#### The input ####
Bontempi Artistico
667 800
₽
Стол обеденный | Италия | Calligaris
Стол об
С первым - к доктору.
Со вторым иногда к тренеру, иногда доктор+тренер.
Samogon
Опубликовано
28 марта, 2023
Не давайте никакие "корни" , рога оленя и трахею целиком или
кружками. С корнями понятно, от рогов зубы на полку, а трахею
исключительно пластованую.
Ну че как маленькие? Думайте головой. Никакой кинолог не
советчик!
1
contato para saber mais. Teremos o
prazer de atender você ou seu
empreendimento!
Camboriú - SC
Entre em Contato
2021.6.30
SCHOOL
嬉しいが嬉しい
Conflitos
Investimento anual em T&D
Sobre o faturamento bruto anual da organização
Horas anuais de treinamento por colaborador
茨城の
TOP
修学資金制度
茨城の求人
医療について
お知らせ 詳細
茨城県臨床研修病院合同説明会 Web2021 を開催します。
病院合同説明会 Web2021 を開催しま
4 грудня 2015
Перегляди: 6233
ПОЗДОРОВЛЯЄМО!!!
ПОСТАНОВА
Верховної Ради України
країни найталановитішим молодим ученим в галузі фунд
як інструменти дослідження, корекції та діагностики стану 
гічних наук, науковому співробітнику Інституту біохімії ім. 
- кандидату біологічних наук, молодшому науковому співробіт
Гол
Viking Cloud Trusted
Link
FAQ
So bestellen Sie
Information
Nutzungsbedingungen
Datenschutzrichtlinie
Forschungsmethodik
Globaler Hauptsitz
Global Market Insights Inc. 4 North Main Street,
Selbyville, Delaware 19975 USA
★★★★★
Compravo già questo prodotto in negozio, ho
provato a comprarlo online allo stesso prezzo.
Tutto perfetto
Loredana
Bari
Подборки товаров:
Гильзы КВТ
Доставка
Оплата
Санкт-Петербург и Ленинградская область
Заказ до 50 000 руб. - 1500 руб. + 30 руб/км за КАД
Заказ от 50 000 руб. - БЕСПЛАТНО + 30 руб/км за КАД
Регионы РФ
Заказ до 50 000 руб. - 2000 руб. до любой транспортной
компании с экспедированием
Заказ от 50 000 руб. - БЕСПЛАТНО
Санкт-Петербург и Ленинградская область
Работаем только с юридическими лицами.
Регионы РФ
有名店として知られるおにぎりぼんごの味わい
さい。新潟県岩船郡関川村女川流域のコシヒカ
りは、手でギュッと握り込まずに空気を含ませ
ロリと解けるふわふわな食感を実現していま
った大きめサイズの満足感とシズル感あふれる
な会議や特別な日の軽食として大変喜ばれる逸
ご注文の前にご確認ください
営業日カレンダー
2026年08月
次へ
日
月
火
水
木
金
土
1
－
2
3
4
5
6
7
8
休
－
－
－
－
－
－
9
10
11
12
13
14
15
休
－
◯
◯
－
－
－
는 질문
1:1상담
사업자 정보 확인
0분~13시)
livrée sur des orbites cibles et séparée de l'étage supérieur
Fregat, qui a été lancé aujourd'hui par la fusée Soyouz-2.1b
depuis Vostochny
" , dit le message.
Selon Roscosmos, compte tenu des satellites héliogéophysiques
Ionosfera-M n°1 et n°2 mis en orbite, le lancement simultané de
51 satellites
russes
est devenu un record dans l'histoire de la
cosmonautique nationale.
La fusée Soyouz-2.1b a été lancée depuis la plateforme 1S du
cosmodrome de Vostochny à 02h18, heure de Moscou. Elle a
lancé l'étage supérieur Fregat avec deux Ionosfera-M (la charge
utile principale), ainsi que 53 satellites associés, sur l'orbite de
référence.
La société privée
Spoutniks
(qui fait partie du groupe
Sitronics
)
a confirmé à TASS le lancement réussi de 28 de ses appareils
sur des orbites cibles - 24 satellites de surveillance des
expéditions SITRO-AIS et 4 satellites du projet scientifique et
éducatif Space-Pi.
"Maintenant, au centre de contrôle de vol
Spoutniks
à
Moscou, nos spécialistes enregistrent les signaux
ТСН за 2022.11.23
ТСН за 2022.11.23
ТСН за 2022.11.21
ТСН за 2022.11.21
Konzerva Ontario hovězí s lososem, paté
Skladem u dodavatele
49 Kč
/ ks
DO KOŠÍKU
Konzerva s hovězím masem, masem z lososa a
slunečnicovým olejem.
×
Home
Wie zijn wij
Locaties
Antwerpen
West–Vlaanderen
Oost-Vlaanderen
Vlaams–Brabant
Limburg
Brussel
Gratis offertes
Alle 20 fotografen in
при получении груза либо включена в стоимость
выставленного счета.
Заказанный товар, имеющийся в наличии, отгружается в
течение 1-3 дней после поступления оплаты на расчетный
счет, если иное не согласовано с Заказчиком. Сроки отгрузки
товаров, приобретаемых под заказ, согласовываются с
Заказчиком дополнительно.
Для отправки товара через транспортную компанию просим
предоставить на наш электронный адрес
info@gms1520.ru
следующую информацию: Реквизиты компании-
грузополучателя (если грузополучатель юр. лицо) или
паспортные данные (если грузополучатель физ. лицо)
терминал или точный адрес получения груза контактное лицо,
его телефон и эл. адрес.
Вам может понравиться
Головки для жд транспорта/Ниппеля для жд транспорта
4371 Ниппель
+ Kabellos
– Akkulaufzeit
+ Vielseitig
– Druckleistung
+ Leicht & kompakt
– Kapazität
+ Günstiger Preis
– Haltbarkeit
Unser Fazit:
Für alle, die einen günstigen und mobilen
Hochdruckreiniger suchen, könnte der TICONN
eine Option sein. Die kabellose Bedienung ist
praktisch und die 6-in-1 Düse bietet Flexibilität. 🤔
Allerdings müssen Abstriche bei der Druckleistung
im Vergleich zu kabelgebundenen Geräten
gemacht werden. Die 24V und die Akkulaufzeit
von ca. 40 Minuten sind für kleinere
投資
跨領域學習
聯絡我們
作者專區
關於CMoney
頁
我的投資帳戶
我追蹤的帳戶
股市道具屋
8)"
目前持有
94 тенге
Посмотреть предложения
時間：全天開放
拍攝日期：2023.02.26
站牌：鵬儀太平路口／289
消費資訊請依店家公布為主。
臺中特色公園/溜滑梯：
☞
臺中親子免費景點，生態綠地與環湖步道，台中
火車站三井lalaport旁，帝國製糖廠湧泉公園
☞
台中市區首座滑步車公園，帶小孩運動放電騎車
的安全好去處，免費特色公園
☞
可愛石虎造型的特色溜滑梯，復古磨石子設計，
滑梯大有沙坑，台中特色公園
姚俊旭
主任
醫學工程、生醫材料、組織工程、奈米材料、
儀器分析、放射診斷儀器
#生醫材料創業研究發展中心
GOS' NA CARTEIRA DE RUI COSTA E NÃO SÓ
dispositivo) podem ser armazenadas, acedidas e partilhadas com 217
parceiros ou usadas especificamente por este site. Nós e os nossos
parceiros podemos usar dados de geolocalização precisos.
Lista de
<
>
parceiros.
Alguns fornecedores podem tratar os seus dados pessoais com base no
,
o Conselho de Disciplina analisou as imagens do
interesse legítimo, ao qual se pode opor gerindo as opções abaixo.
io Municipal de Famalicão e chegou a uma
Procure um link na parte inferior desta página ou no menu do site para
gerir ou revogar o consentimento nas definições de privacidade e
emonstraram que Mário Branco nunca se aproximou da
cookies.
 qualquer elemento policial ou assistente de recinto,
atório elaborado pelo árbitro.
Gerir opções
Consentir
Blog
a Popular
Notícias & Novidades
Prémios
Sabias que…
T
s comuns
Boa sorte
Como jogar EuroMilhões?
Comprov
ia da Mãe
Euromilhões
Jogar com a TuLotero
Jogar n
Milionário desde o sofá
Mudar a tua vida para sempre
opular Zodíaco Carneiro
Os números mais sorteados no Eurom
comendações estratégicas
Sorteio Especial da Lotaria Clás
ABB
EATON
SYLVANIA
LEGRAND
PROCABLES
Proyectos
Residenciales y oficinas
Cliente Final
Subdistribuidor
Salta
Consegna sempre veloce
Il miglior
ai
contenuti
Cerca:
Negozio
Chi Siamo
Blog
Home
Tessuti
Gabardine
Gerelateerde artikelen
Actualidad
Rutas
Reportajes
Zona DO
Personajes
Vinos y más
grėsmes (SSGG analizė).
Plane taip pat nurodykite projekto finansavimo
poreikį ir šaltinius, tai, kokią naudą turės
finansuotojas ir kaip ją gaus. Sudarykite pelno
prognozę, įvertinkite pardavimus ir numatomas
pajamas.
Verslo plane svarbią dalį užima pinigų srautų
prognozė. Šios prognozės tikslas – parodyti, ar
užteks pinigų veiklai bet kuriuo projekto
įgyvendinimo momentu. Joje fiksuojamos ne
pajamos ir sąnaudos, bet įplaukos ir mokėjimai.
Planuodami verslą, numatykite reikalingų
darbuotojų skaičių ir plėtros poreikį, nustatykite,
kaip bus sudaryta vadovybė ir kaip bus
####
=== Activity ===
Above are some records. Copy each of their lines that holds the string "науковому".

=== Reply ===
гічних наук, науковому співробітнику Інституту біохімії ім. 
- кандидату біологічних наук, молодшому науковому співробіт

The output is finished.